Irish author and journalist, an authority on alternative medicine and paranormal topics. Inglis was born on July 31, 1916, in Dublin. He attended Shrewsbury and Magdalene Colleges, Oxford (B.A., honors) and Dublin University (Ph.D.). He served in the Royal Air Force during World War II and afterward became a journalist and author. He was editor of The Spectator (1959-62).

His original outlook on and mistrust of scientific dogma led him to join the Society for Psychical Research in the early 1960s and make his own investigation into paranormal subjects.
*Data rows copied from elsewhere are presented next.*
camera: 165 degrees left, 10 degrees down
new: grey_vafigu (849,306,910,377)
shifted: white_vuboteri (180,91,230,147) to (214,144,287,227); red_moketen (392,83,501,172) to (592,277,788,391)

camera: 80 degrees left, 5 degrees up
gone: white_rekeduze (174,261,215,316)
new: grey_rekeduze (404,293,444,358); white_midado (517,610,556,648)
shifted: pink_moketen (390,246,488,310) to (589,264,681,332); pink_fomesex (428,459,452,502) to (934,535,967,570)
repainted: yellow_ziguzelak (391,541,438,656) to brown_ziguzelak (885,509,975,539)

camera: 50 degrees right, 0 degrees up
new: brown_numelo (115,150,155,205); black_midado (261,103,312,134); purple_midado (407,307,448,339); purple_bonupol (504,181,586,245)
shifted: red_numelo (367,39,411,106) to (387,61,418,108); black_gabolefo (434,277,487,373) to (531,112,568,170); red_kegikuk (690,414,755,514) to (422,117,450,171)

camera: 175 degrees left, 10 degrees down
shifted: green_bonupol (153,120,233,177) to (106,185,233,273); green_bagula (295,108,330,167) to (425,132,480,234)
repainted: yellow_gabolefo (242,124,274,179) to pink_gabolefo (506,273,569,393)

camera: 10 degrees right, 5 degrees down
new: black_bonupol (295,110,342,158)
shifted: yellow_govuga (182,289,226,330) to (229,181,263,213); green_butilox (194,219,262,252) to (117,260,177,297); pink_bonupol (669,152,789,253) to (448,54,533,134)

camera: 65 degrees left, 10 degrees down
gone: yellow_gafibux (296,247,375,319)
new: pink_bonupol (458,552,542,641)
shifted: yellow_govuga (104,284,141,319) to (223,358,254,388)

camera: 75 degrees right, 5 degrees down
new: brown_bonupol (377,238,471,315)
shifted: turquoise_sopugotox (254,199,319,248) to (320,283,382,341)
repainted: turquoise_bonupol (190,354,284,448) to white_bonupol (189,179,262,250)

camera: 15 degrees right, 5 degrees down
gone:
He was a founding member of the K.I.B. Foundation, with Arthur Koestler, formed to encourage and promote research in fields presently outside scientific orthodoxies, such as parapsychology and alternative medicine. (After the death of Arthur Koestler, the organization was renamed The Koestler Foundation.)

Inglis wrote numerous books on Irish history, unorthodox medicine, and the paranormal. He was also a consultant to the serial publication The Unexplained.

Parapsychologist Scott Roge complained that Inglis had a bad habit in his writing of suppressing negative information about psychics and researchers he favored by failing to note cases of fraud that were uncovered. Inglis died in 1993.

Sources:

Berger, Arthur S., and Joyce Berger. The Encyclopedia of Parapsychology and Psychical Research. New York: Paragon House, 1991.

Inglis, Brian. Fringe Medicine. 1964. Reprinted as The Case for Unorthodox Medicine. New York: Berkeley, 1969.

. The Hidden Power. London: Jonathan Cape, 1986.

. Natural and Supernatural: A History of the Paranormal from Earliest Times to 1914. London: Hodder & Stoughton, 1977.

. Natural Medicine. London: Collins, 1979.

. The Paranormal: An Encyclopedia of Psychic Phenomena. London: Granada, 1985.

. Science and Parascience: A History of the Paranormal, 1914-1939. London: Hodder & Stoughton, 1984.

Inglis, Brian, and Ruth West. The Alternative Health Guide. New York: Alfred A. Knopf, 1983.